Everyone halted at School Street. Rep. Pignatelli pointed to the new Iredale Mineral Cosmetics, Inc. headquarters in the renovated former Bryant Elementary School. Then he ushered the group forth to the 1930s-era Bridge Street bridge, which is about to get a $1 million deck makeover due to its weight-limit restrictions, and developments promised for the area that include 100 Bridge and a hotel at the old Searles High School site.
Tabakin, who with Rep. Pignatelli’s help, got the funds moved from painting the Brown Bridge on State Road to improving this one, explained how important this deck repair is for economic development here.
Pollack noted the peeling green paint on the bridge. “We should spend more money painting our bridges,” she said. “They last longer when they’re painted.” She added that when so many communities are in line for bridge work, it’s hard to give every bridge what it needs. But when a bridge closes due to disrepair, she said, they have to “go into the queue with all the other bridges.”
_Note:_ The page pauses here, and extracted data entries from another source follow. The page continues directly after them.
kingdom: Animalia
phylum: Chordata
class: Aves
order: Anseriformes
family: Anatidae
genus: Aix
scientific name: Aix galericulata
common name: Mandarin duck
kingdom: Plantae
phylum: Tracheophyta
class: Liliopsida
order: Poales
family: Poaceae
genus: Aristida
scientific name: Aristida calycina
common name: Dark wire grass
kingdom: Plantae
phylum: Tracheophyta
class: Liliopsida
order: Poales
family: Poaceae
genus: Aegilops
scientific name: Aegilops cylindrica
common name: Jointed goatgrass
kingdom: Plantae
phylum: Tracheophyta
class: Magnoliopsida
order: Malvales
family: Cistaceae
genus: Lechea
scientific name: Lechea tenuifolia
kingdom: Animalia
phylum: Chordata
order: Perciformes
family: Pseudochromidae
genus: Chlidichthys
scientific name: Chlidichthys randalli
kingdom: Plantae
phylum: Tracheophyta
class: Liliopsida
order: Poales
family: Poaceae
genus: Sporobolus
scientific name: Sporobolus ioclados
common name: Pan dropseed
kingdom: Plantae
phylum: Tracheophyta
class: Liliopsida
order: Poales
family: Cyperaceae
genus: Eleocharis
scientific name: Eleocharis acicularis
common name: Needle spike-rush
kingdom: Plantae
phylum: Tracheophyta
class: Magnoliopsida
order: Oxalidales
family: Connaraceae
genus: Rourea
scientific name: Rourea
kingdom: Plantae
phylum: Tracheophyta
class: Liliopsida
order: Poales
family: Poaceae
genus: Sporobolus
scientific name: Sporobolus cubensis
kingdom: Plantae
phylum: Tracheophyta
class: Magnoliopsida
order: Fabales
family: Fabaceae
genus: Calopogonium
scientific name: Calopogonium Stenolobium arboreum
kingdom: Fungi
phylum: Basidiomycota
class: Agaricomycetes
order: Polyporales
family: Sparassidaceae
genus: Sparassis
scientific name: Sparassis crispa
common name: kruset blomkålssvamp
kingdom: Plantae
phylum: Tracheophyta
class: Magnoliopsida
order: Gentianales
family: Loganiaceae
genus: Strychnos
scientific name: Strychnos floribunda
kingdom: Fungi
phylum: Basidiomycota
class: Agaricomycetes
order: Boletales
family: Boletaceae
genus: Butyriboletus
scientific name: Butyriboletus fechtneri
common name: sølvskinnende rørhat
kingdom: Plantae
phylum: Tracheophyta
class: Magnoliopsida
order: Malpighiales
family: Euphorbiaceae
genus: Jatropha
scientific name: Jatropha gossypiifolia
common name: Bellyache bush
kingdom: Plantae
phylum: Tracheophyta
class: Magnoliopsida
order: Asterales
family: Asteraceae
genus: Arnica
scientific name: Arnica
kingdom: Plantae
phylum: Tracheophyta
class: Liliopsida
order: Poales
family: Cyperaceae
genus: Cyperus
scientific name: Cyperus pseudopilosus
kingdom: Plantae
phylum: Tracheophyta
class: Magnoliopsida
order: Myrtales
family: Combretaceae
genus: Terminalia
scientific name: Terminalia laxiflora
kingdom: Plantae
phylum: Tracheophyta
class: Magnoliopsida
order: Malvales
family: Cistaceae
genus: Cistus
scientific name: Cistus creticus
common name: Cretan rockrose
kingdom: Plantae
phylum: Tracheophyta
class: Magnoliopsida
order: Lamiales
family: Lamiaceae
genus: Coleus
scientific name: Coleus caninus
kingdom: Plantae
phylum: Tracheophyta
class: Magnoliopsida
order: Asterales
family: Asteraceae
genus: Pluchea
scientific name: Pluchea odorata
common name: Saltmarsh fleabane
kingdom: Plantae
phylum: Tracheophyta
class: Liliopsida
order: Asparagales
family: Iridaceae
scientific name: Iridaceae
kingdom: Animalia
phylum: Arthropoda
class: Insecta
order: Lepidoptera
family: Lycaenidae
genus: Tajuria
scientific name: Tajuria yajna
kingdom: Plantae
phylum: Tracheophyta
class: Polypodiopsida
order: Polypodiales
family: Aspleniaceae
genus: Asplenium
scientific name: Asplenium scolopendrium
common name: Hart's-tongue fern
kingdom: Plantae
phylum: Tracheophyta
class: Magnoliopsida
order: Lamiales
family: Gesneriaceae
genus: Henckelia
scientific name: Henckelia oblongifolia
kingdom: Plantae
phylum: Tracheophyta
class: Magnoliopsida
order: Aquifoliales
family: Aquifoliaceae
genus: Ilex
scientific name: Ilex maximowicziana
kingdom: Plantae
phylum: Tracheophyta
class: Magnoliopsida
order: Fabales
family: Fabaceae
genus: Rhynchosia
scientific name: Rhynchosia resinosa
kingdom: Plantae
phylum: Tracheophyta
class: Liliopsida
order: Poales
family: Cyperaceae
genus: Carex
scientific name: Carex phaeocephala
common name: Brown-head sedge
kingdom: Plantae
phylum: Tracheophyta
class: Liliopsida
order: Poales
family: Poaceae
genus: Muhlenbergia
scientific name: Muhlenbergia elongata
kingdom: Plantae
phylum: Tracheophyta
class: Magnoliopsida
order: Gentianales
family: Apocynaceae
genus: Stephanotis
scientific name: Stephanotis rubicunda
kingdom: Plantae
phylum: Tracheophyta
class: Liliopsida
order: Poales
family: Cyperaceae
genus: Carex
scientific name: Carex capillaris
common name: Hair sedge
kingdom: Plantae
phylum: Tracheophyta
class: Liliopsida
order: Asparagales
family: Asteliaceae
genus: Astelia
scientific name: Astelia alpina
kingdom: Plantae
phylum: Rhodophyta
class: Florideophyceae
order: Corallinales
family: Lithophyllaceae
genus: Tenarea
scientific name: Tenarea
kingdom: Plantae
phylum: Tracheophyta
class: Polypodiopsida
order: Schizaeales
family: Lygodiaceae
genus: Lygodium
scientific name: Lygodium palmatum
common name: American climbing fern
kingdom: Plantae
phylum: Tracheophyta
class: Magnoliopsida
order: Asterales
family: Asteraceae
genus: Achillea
One of her staff pulled up in the mini-van, with a look that said, “it’s time.”
It was time to high-tail it up to Lenox, then Pittsfield, then North Adams, and have a look-see up there, too.
That was the cue for Pollack to give her spiel about how the state is making 5-year and long-term plans to keep up with roads and bridges, and the one about how both newly elected Gov. Charlie Baker and Lt. Gov. Karyn Polito got their start in local government, and so understand its “concerns.”
Translation? It’s gnarly work running town government, which sometimes involves trying to squeeze money out of state fists.
Tabakin smiled and nodded, and Secretary Pollack headed north.